The researchers will make a hair-thin, skin-soft wireless wearable sensor, known as an electronic tattoo or “e-tattoo." This part of the project is led by Lu, who has been developing her e-tattoo technology for a decade at UT Austin.
An integrated system-on-chip will read out sensor signals and perform signal processing with ultra-low power consumption to ensure that patients can wear the device without interruption for at least a week on a single charge. Shaolan Li, an assistant professor in Georgia Institute of Technology's School of Electrical and Computer Engineering and a Ph.D. graduate from the Cockrell School, is handling this aspect of the project.
Li noted that he and his team at Georgia Tech have previously developed a few sensor interface integrated circuits that are designed to read biomedical signals like ECG or EEG with record-setting energy efficiency. He also added that he wants to leverage this knowledge to expand all of the capabilities of this new wearable device, aiming to profoundly advance the engagement of wearable electronics in clinical medicine. “Through this project, we really hope to showcase that the circuit technology innovation developed in our lab can truly address the most pressing problems that are facing humanity,” said Li.
A deep learning framework will be tailored to analyze all the data coming from the e-tattoo and predict how clinical condition progresses with evolution of the disease. Hongyu Miao, associate professor in the Department of Biostatistics and Data Science at The University of Texas Health Science Center at Houston, is leading the data science work and developing the deep learning tool.
And all this information will be managed through Sickbay, an FDA-approved virtual patient monitoring platform. Craig Rusin, associate professor at Baylor College of Medicine and head of the Predictive Analytics Lab at Texas Children’s Hospital, developed Sickbay. The program is used by hospitals across the country, including Texas Children’s, and he started the company Medical Informatics to commercialize it.
Parag Jain, a pediatric critical care physician at Texas Children’s Hospital and assistant professor of pediatrics at Baylor College of Medicine, will lead a clinical trial of the device. Using deep machine learning techniques, he will develop algorithms that can predict the progression of pneumonia using historical data. Once a prototype device is ready, likely in two to three years, the team will test it on 20 patients at Texas Children’s Hospital, aged 13 to 18 years, with progressive pneumonia.
The researchers targeted pneumonia for this project because it is a common illness, one that can be very dangerous, regardless of age or health status. As a side effect of not just COVID-19, but other respiratory viruses and bacteria, it is also quite prevalent. It also requires individualized care because each patient progresses differently.
The multi-faceted nature of the team illustrates the complexity of the problem they are trying to tackle. They are aiming to solve a challenging engineering problem as well as real-world issues with patient care.
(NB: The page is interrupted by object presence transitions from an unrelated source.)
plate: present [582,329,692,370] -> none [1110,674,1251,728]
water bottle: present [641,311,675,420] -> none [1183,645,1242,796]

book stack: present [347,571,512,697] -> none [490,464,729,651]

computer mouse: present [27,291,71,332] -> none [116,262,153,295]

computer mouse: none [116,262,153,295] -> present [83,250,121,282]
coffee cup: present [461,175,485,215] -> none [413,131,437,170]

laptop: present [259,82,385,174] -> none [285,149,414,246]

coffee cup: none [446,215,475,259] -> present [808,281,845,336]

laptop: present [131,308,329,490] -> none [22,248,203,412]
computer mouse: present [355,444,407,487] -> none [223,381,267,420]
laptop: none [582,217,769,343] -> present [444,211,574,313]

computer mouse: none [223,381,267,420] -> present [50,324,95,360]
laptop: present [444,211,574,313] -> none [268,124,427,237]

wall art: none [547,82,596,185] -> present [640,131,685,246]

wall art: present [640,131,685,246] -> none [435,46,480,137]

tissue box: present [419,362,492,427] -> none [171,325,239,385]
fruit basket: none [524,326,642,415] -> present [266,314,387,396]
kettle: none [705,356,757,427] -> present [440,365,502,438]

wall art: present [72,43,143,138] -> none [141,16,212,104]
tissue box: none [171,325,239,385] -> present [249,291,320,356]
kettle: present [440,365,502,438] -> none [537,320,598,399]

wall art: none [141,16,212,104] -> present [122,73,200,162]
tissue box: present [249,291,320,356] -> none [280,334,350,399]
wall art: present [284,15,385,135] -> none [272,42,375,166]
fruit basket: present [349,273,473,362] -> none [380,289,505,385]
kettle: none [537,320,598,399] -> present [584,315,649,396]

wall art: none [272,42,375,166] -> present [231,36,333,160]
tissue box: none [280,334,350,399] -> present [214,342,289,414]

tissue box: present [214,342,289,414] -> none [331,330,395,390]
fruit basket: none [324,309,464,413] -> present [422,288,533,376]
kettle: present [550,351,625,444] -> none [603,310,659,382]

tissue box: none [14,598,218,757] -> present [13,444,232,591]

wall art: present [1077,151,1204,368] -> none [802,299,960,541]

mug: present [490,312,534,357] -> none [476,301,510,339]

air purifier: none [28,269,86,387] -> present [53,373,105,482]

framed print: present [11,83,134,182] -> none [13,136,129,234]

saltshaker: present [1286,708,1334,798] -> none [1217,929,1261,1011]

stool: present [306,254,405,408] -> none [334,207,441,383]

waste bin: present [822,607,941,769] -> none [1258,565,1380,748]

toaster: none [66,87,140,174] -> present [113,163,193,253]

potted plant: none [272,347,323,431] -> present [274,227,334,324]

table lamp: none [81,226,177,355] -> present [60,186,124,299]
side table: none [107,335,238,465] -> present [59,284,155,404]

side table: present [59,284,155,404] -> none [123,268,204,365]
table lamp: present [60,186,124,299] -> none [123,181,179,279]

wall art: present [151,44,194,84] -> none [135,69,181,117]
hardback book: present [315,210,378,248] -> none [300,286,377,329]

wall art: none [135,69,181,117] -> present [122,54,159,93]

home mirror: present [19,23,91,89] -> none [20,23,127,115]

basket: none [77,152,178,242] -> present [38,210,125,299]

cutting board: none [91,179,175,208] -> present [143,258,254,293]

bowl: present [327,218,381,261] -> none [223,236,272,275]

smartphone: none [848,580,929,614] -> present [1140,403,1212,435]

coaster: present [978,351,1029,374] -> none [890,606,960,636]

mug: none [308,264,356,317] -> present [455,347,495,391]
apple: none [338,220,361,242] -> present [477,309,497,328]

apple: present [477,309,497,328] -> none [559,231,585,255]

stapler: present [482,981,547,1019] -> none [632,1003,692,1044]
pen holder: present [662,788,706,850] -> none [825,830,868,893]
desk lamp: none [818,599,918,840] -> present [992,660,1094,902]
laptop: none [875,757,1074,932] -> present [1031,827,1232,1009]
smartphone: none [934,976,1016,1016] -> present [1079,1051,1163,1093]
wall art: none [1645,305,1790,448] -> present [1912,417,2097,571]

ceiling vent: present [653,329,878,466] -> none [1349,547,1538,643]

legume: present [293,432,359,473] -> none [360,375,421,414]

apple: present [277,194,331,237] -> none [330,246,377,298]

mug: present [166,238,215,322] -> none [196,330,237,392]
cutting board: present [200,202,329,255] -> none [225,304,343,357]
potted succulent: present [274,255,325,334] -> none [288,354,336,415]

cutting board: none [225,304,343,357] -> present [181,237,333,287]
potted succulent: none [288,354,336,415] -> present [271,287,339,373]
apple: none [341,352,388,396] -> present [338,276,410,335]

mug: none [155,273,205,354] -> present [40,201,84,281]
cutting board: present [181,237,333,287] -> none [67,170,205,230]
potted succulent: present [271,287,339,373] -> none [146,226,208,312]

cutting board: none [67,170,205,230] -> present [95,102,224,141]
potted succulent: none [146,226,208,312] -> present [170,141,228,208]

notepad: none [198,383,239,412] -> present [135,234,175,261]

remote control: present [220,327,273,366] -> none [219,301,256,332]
Despite tremendous advances in medical technology, tools to continuously track and analyze all the data patients generate remain lacking. That often means that clinicians are only getting small snapshots of patients' condition, not the full picture.
This continuous monitoring and data analysis will allow medical personnel to use their time more wisely, to check in on patients at the most important moments. In critical cases of pneumonia, timing is everything, and the right treatment at the right time can make the difference between life and death.
"The pandemic really exposed gaps in care that patients with severe disease have to be treated using bulky, constrained, conventional monitors," Lu said. "We need sensors with ‘brains’ that can tell doctors when the time is right for that critical intervention, whether the patient is in a hospital bed just a few steps away or in their own home."